▸ **Work to be completed**: Although the entries contain pictures, the copy should hold only their exact text.

▸ **Extracted page text data**:
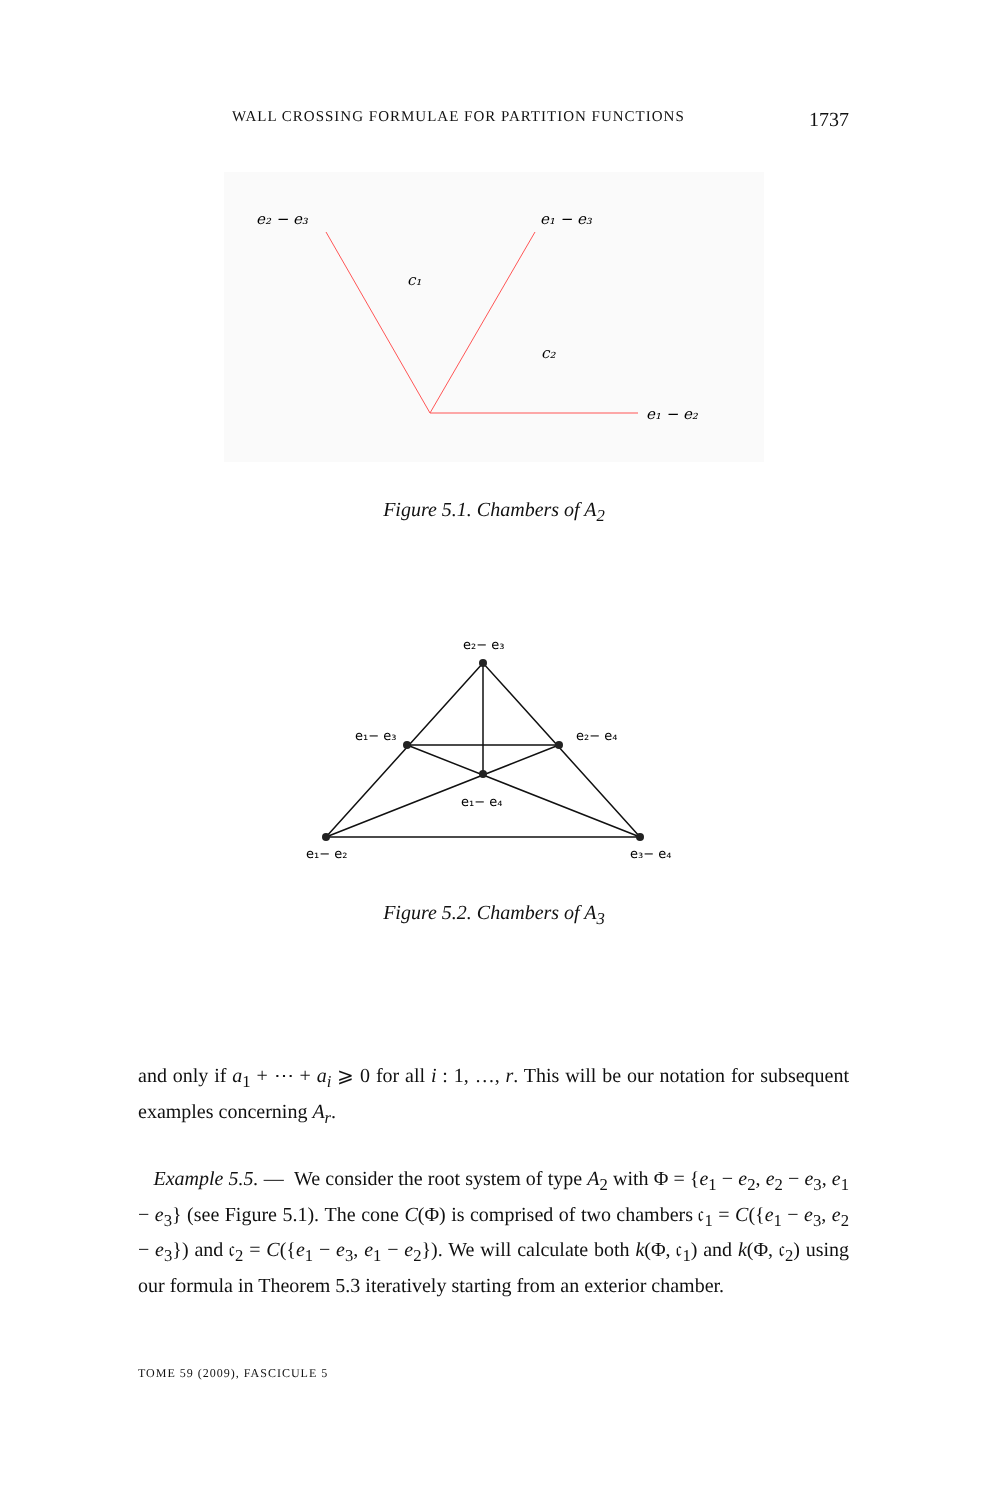WALL CROSSING FORMULAE FOR PARTITION FUNCTIONS 1737
e₂ − e₃
e₁ − e₃
c₁
c₂
e₁ − e₂
Figure 5.1. Chambers of A<sub>2</sub>
e₂− e₃
e₁− e₃
e₂− e₄
e₁− e₄
e₁− e₂
e₃− e₄
Figure 5.2. Chambers of A<sub>3</sub>
and only if a<sub>1</sub> + ⋯ + a<sub>i</sub> ⩾ 0 for all i : 1, …, r. This will be our notation for subsequent examples concerning A<sub>r</sub>.
Example 5.5. — We consider the root system of type A<sub>2</sub> with Φ = {e<sub>1</sub> − e<sub>2</sub>, e<sub>2</sub> − e<sub>3</sub>, e<sub>1</sub> − e<sub>3</sub>} (see Figure 5.1). The cone C(Φ) is comprised of two chambers 𝔠<sub>1</sub> = C({e<sub>1</sub> − e<sub>3</sub>, e<sub>2</sub> − e<sub>3</sub>}) and 𝔠<sub>2</sub> = C({e<sub>1</sub> − e<sub>3</sub>, e<sub>1</sub> − e<sub>2</sub>}). We will calculate both k(Φ, 𝔠<sub>1</sub>) and k(Φ, 𝔠<sub>2</sub>) using our formula in Theorem 5.3 iteratively starting from an exterior chamber.
TOME 59 (2009), FASCICULE 5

▸ **Exercise solution**:
WALL CROSSING FORMULAE FOR PARTITION FUNCTIONS 1737
e₂ − e₃
e₁ − e₃
c₁
c₂
e₁ − e₂
Figure 5.1. Chambers of A<sub>2</sub>
e₂− e₃
e₁− e₃
e₂− e₄
e₁− e₄
e₁− e₂
e₃− e₄
Figure 5.2. Chambers of A<sub>3</sub>
and only if a<sub>1</sub> + ⋯ + a<sub>i</sub> ⩾ 0 for all i : 1, …, r. This will be our notation for subsequent examples concerning A<sub>r</sub>.
Example 5.5. — We consider the root system of type A<sub>2</sub> with Φ = {e<sub>1</sub> − e<sub>2</sub>, e<sub>2</sub> − e<sub>3</sub>, e<sub>1</sub> − e<sub>3</sub>} (see Figure 5.1). The cone C(Φ) is comprised of two chambers 𝔠<sub>1</sub> = C({e<sub>1</sub> − e<sub>3</sub>, e<sub>2</sub> − e<sub>3</sub>}) and 𝔠<sub>2</sub> = C({e<sub>1</sub> − e<sub>3</sub>, e<sub>1</sub> − e<sub>2</sub>}). We will calculate both k(Φ, 𝔠<sub>1</sub>) and k(Φ, 𝔠<sub>2</sub>) using our formula in Theorem 5.3 iteratively starting from an exterior chamber.
TOME 59 (2009), FASCICULE 5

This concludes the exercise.